▸ **Data for this task**:
- - - - -
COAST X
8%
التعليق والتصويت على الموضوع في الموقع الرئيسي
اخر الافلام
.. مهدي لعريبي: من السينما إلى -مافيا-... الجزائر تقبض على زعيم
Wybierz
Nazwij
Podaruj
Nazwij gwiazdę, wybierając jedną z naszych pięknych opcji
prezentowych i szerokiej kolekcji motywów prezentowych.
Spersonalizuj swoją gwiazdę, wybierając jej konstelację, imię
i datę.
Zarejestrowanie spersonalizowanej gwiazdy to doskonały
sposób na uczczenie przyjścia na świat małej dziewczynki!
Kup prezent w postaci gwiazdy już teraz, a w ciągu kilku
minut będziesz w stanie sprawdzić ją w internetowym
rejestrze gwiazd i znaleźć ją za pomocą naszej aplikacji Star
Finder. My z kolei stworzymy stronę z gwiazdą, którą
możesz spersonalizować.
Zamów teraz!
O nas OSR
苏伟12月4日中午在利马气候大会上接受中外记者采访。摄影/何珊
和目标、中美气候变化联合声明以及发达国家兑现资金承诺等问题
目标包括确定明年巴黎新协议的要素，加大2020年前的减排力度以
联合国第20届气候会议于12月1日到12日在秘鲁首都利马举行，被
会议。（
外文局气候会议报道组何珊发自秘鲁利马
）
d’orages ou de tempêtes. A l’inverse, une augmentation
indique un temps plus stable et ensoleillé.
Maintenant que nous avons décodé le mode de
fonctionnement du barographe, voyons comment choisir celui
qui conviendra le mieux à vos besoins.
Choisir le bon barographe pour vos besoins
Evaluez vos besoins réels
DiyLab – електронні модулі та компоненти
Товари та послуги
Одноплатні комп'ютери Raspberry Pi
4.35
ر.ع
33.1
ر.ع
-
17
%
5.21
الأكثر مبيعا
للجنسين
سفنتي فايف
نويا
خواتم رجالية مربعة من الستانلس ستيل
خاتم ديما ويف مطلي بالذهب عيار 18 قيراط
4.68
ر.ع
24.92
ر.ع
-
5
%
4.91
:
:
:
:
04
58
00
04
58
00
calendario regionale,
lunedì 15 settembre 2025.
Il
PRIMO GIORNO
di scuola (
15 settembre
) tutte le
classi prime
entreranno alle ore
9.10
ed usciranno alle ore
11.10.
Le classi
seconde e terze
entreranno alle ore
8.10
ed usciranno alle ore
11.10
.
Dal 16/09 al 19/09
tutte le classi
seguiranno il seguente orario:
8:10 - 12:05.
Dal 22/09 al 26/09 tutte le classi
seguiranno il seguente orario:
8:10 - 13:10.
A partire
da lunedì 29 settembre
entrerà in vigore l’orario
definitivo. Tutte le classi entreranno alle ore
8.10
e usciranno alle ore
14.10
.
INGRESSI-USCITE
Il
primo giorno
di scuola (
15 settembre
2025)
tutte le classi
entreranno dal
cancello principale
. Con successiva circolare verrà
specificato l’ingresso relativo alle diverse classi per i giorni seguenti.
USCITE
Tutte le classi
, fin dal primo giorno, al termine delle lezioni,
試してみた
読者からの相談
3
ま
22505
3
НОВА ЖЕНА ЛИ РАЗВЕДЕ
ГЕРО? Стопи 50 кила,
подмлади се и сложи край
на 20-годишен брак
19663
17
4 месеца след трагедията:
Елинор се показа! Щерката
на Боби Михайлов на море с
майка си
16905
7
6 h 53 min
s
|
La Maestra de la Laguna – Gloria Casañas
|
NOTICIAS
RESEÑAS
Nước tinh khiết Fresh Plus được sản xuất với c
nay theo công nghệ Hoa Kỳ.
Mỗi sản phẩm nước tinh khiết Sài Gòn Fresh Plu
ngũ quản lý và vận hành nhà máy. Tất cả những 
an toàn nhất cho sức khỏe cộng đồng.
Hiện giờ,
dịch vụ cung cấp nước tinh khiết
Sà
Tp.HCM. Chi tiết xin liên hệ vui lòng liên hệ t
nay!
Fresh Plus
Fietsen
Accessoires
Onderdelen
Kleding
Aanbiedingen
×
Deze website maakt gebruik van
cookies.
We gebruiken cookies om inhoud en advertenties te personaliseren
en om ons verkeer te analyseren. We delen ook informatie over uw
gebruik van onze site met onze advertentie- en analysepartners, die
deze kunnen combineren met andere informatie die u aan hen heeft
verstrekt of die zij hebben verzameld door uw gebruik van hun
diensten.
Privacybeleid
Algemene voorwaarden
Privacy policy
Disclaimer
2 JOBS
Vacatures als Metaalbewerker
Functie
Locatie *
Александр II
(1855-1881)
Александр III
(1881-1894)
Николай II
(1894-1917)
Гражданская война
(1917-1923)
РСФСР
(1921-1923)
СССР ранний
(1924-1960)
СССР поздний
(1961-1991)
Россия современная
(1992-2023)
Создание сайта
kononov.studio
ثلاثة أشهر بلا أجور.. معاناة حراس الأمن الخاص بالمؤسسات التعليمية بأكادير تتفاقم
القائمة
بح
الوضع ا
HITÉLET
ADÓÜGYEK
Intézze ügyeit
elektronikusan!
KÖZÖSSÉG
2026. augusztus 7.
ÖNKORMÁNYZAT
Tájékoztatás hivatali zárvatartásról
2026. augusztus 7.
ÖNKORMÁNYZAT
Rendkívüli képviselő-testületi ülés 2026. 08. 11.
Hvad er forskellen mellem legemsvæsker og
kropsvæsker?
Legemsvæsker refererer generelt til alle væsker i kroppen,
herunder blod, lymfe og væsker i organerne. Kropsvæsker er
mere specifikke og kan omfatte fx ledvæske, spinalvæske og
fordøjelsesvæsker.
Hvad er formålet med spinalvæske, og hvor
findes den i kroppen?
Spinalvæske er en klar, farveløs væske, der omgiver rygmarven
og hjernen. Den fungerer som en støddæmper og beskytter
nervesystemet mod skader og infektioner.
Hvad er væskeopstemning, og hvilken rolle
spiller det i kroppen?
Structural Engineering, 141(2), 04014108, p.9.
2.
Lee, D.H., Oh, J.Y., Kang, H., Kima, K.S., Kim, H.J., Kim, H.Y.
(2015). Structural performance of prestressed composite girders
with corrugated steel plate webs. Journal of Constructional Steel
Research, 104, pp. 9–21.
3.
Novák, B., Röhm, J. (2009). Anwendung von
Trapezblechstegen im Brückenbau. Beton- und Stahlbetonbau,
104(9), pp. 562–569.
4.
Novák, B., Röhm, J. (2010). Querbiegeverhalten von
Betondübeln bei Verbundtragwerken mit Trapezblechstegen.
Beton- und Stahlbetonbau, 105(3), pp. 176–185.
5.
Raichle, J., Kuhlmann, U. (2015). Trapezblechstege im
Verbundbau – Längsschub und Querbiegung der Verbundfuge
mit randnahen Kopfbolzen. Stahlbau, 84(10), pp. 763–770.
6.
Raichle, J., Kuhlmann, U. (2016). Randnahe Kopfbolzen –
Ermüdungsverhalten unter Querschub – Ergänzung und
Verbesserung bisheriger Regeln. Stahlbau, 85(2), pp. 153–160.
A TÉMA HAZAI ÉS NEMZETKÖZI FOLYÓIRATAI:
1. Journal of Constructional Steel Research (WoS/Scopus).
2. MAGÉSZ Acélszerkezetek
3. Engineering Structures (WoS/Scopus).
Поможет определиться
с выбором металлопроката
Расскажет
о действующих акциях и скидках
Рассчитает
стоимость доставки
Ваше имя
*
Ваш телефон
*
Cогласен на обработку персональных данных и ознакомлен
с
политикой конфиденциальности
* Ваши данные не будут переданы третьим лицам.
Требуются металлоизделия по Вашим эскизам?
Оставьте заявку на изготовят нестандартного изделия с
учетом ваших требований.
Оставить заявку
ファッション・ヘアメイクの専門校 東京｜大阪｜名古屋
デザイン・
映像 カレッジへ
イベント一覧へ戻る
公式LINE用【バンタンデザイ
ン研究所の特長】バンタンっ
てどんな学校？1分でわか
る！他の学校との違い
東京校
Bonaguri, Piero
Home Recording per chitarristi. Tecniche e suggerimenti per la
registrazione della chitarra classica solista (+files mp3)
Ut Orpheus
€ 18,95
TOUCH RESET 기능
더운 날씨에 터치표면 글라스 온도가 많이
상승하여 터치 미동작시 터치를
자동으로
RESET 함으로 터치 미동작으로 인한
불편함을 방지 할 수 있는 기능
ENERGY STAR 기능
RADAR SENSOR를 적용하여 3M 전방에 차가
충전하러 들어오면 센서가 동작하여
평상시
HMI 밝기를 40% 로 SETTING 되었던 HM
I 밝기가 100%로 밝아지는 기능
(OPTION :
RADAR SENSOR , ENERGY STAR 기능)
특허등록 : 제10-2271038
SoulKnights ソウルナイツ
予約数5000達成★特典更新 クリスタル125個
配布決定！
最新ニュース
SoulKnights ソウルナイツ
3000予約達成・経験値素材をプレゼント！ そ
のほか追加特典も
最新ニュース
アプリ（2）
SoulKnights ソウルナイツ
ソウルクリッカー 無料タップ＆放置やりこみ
- - - - -
▸ **Assignment**: Reproduce the records from the very first line up to and including the line with "Zarejestrowanie spersonalizowanej gwiazdy".

▸ **Task answer**:
COAST X
8%
التعليق والتصويت على الموضوع في الموقع الرئيسي
اخر الافلام
.. مهدي لعريبي: من السينما إلى -مافيا-... الجزائر تقبض على زعيم
Wybierz
Nazwij
Podaruj
Nazwij gwiazdę, wybierając jedną z naszych pięknych opcji
prezentowych i szerokiej kolekcji motywów prezentowych.
Spersonalizuj swoją gwiazdę, wybierając jej konstelację, imię
i datę.
Zarejestrowanie spersonalizowanej gwiazdy to doskonały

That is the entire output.